Over the course of the past few weeks, elements of the political left have become aggressive with Canada’s police agencies over their use of Clearview AI’s facial recognition software.
NDP MP Charlie Angus, in high dudgeon, wrote a letter to Attorney General David Lametti demanding that “strong standards” were needed to protect Canadians’ privacy.
Leftist Canadian media outlets such as the Toronto Star and the CBC have been all over this with their criticism of the police. The CBC ran a story headlined ‘Toronto police admit using secretive facial recognition technology Clearview AI’ as if the police got caught doing something illegal or morally wrong.
The CBC report said that Toronto police said in an email response to their question, “Some members of the Toronto Police Service began using Clearview AI in October 2019 with the intent of informally testing this new and evolving technology,” said police spokesperson Meaghan Gray. She went on to say, “The Chief directed that its use be halted immediately upon his awareness, and the order to cease using the product was given on February 5, 2020.”
Shame on Chief Mark ‘Casper Milquetoast’ Saunders. He should put out a BOLF for his testicles.
News outlets across the country then went after police agencies to see if they could get them to admit using or testing the technology. To their credit, the RCMP issued a press release saying they used it in a child exploitation case that helped them rescue two children being exploited.
Evidently, it is a good tool for police. In fact, according to Clearview AI over 2,200 police agencies in North America and the UK use the software as an investigative aid. A tool, and by all accounts, a very effective one at that.
So, what’s the big deal?
Clearview AI says they use their technology to create a searchable database based on mining images with identities from off the internet, a sort of Google process for photographs. The company says its database has more than three billion images.

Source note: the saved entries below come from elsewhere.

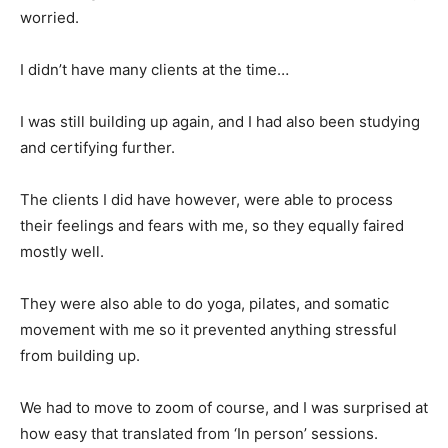
worried.
I didn’t have many clients at the time…
I was still building up again, and I had also been studying
and certifying further.
The clients I did have however, were able to process
their feelings and fears with me, so they equally faired
mostly well.
They were also able to do yoga, pilates, and somatic
movement with me so it prevented anything stressful
from building up.
We had to move to zoom of course, and I was surprised at
how easy that translated from ‘In person’ sessions.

Angus has his knickers in a knot because he says people did not consent to have their images in this database. To him, I would say so what?
If anyone posts an image of themselves to Facebook, Twitter, Instagram or any other social media platform that can be accessed by anyone with a smartphone, what expectation of privacy do they have? And why do the hand-wringers and pearl-clutchers think that somehow Clearview AI and the police who subscribe to their technology are invading anyone’s privacy?
People have a choice in the way they use social media and the internet. If they choose to share an image publicly then, in my view, Clearview AI has the right to collect that image and include it in their database. They only mine open-source material – images available to anyone with an internet connection.
I truly do not understand why the left is outraged. Facial recognition software has been around for more than a decade. It’s used by military, police, at airports to identify possible terrorists and other uses. The difference in this seems to be the manner in which Clearview AI has obtained the photos for their database.
The federal Office of the Privacy Commissioner announced last week it would be investigating along with his counterparts in B.C., Ontario and Alberta. The left is trying to cow the police into bending to their will and admit what they are doing is wrong. I say nonsense. If it helps investigators, they should use it.
The technology was used this week to identify a suspect and bring a successful conclusion in a violent sexual assault in California. I fail to see how that is a bad thing. Nor the RCMP using it to rescue two kids being exploited.
People post things to their social media sites of their own volition. Clearview AI has simply found a way to harness all of that and sell it to subscribing law enforcement agencies.
For them, it’s a valuable new tool and the left and Higher Purpose People like Charlie Angus should butt out.